得票率はマクロン氏が66%、ルペン氏が34%ですから、表向きはダブルスコア近い大差での勝利です。

けれども、その中身を見る限り、諸手を上げて喜べるものではありません。

フランスは伝統的に、自国の民主主義に熱心な国で、投票率が高く、大統領選ともなれば80%を超えるのが当たり前のお国柄なのですけれども、世論調査会社イプソスが予測した今回の投票率は74%で、1969年以来最も低い値となりました。しかも無効票が10%を超えています。

更に、マクロン氏に投票した有権者の43%は、ルペンの大統領選出を阻止するためだけに投票したとのことで、いわゆる消極的支持が半分近くを占めているのですね。

マクロン氏もそのことは承知していて、勝利演説でも「実際に我々の考え方を信じていなくても票を託してくれたすべての国民に、それが正しい選択だったと確信させてみせる」と啖呵を切っています。尤も、具体的にどうするかは明示せず「フランスを守るためにやらなければならないことをすべてやる」と誓うだけでした。

見事、大統領の座を射止めたマクロン氏ですけれども、大変なのはこれからです。6月11日と18日に国民議会(下院)選挙が行われるからです。

フランスの政治体制は「半大統領制」とも言われ、「議院内閣制」と「大統領制」を組み合わせた政治体制です。

大統領は首相や閣僚の任命権や下院である国民議会の解散権、非常時における緊急措置の発動権などを持つ一方、大統領によって任命される首相や閣僚は議会に出席し、議会に対して責任を負います。つまり、首相や閣僚で作られる内閣は下院の信任を得ていなければなりません。

フランスの国会は下院(国民議会)と上院(元老院)の二つから構成され、下院のほうが権限は強くなっています。

下院の定数は577名で任期5年、解散があり国民による直接選挙で選出されます。一方、上院は定数321名、任期9年で3年毎に3分の1ずつ改選され、地方議会議員などによる選挙人団によって選出されます。

従って下院から信任される首相を任命しようにも、まず下院の議席で多数派を取っていなければ頗る困難になります。

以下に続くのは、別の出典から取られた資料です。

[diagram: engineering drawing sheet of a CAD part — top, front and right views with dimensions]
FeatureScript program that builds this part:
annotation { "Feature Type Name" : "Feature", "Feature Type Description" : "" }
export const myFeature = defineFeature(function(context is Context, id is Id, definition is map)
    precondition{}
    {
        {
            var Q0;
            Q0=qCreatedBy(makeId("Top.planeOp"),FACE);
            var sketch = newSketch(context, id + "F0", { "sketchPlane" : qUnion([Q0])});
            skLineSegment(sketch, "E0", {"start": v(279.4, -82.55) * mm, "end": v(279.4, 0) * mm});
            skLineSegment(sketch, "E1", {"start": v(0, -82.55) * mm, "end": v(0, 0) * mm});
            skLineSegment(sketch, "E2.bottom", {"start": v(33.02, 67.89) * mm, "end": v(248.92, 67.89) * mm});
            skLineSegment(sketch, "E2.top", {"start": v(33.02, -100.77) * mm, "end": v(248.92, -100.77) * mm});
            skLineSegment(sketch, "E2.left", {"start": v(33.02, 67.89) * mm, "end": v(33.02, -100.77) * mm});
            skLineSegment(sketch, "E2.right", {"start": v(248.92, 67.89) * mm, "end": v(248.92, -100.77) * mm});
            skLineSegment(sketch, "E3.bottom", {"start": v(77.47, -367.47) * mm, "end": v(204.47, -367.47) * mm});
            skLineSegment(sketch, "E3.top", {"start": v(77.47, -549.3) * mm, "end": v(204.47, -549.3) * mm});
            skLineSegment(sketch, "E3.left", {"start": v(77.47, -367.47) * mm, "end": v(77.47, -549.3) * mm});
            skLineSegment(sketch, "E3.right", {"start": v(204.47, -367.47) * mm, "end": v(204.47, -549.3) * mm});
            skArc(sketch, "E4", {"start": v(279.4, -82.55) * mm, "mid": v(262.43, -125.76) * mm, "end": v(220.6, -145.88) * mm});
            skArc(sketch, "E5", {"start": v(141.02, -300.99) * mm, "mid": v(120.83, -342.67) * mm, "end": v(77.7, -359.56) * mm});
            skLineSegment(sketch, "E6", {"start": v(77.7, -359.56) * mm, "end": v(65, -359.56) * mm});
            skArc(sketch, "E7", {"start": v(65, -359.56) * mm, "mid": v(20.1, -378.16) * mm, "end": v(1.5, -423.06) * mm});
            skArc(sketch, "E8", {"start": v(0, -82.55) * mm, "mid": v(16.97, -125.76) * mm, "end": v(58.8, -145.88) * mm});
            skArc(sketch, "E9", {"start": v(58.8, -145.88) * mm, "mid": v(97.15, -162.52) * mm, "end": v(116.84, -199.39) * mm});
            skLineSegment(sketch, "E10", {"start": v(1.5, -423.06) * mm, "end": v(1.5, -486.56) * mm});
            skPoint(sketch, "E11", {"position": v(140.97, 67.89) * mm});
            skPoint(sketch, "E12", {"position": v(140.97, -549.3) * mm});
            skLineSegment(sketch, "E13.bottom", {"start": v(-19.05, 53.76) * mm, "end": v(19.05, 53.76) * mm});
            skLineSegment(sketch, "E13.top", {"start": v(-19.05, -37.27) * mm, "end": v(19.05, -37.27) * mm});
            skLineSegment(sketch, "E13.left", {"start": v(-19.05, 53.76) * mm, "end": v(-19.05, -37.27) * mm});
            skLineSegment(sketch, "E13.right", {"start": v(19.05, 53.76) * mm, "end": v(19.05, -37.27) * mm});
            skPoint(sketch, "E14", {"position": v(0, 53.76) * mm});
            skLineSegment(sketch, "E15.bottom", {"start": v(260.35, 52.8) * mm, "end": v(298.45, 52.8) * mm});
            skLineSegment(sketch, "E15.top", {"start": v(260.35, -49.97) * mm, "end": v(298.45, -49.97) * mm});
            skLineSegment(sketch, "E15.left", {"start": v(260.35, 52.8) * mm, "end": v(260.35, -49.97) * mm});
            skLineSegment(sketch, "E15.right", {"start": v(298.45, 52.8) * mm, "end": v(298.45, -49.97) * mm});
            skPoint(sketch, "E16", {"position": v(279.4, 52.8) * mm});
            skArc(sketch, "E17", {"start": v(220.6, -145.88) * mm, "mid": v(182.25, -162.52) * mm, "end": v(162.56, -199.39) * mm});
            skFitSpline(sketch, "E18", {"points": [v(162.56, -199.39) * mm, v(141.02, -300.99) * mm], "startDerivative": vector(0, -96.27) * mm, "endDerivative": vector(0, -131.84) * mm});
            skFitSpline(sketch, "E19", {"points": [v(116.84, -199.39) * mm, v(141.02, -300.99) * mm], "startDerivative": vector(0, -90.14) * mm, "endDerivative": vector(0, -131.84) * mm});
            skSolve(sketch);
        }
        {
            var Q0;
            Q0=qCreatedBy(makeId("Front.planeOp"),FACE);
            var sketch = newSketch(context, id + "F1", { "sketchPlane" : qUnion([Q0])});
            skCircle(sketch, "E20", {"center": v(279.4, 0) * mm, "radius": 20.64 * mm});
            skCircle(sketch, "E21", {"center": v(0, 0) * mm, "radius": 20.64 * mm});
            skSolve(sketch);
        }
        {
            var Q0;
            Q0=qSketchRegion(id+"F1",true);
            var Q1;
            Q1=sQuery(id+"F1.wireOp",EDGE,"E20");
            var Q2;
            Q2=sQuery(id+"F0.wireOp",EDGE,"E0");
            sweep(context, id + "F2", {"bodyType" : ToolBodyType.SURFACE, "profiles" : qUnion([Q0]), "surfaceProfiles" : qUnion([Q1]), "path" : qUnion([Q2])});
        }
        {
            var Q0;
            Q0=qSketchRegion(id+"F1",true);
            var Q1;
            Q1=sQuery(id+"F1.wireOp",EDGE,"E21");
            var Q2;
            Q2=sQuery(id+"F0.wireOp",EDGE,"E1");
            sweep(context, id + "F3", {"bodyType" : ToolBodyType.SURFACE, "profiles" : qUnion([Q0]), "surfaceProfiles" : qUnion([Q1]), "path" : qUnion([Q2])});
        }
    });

しかしマクロン氏率いる政党「アン・マルシュ(前進)」の現有議席はゼロ。この状態で、6月の選挙を行っても「アン・マルシュ(前進)」が下院で過半数の議席が取れるとは思えません。

それは、マクロン氏も認めていて、先の勝利演説の中で「真の多数派、強い多数派、変革のための多数派」を築くいうのが精一杯でした。

畢竟、下院では連立政権を作る公算が高く、議会運営に頭を悩ませることになるのではないかと思われます。

フランス史上最年少の大統領のマクロン氏がこれからどうフランスを舵取りしていくのか。注目です。

この記事へのコメント

  • 傍観者

    今回のフランス大統領選挙はルペン氏は大勝利だったと思います。
    結構マスコミ様々の政治勢力から叩かれても善戦しました。
    コアな支持者を確認し,また新たに獲得しました。
    もう17%得票率を上げれば当選で,これは十分可能と考えます。
    マクロン氏は前途多難です。
    結局議会の多数党の傀儡状態になると思います。
    経済政策うまく行けば良いが,今の延長線上ではねえ。
    次回はルペン氏の目が出てきたと思います。
    2017年05月09日 11:25
  • 白なまず

    >日曜労働の規制緩和
    マクロン氏の政策は流石にグローバリストですね。キリスト教徒の事を無視して、働かせて、土曜日とか金曜日は現状でも労働可能でしょうから、イスラム教徒、ユダヤ教徒と同じ状況にするつもりなんですね。でも、どんなにサヨクな思考でも現状を良くするために経済と難民問題をなんとかしないと駄目なので、結局保守的で右翼的な政策を実行できないと短命に終わるとおもいます。現在のフランスで誰が大統領になろうと同じで、経済力でドイツを抜けないとフランスの雇用は維持できない。